┌────────

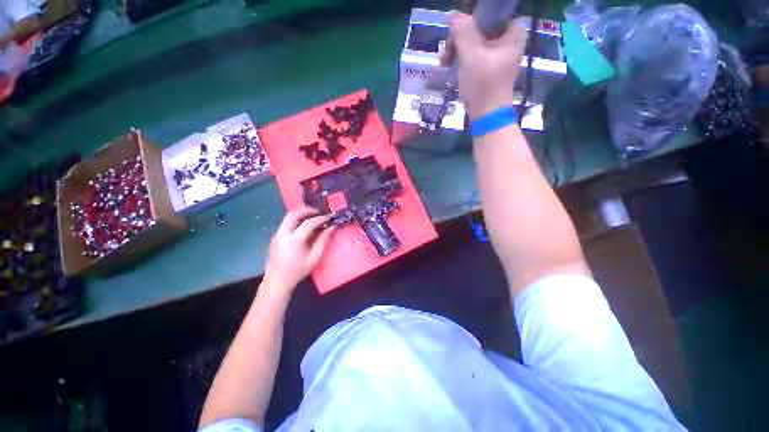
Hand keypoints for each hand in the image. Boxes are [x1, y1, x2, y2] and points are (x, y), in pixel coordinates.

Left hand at [263, 207, 334, 292]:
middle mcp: (283, 234)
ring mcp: (276, 234)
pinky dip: (296, 219)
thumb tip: (332, 227)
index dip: (321, 218)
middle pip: (293, 214)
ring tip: (313, 216)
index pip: (309, 223)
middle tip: (319, 212)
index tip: (330, 217)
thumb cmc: (298, 271)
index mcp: (294, 241)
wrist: (277, 282)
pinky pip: (286, 222)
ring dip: (301, 213)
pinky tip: (303, 225)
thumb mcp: (314, 257)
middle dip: (307, 210)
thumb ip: (323, 240)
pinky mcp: (274, 237)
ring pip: (288, 217)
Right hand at [442, 12, 527, 118]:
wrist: (486, 115)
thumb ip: (463, 31)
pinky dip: (462, 60)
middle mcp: (508, 40)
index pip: (489, 14)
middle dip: (460, 39)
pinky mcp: (489, 67)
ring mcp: (498, 54)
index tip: (454, 33)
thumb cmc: (483, 84)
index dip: (469, 20)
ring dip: (457, 50)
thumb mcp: (471, 55)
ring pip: (474, 42)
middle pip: (479, 28)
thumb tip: (453, 13)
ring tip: (445, 63)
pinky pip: (473, 55)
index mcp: (512, 31)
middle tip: (446, 53)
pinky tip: (451, 67)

└────────

Directions: Output the records above character for character, but leave each image out.

Written answer:
Hand keypoints for each hand in the image. Boxes are [x1, y1, x2, y2] and points are (x, y), in pixel coordinates.

Left hand at [263, 207, 334, 292]:
middle mcp: (283, 234)
ring mcp: (276, 234)
pinky dip: (296, 219)
thumb tip: (332, 227)
index dip: (321, 218)
middle pip: (293, 214)
ring tip: (313, 216)
index pip: (309, 223)
middle tip: (319, 212)
index tip: (330, 217)
thumb cmc: (298, 271)
index mcp: (294, 241)
wrist: (277, 282)
pinky pip: (286, 222)
ring dip: (301, 213)
pinky tip: (303, 225)
thumb mcp: (314, 257)
middle dip: (307, 210)
thumb ip: (323, 240)
pinky mcp: (274, 237)
ring pip: (288, 217)
Right hand at [442, 12, 527, 118]:
wrist: (486, 115)
thumb ip: (463, 31)
pinky dip: (462, 60)
middle mcp: (508, 40)
index pip: (489, 14)
middle dip: (460, 39)
pinky mcp: (489, 67)
ring mcp: (498, 54)
index tip: (454, 33)
thumb cmc: (483, 84)
index dip: (469, 20)
ring dip: (457, 50)
thumb mcp: (471, 55)
ring pip: (474, 42)
middle pip: (479, 28)
thumb tip: (453, 13)
ring tip: (445, 63)
pinky pip: (473, 55)
index mcp: (512, 31)
middle tip: (446, 53)
pinky tip: (451, 67)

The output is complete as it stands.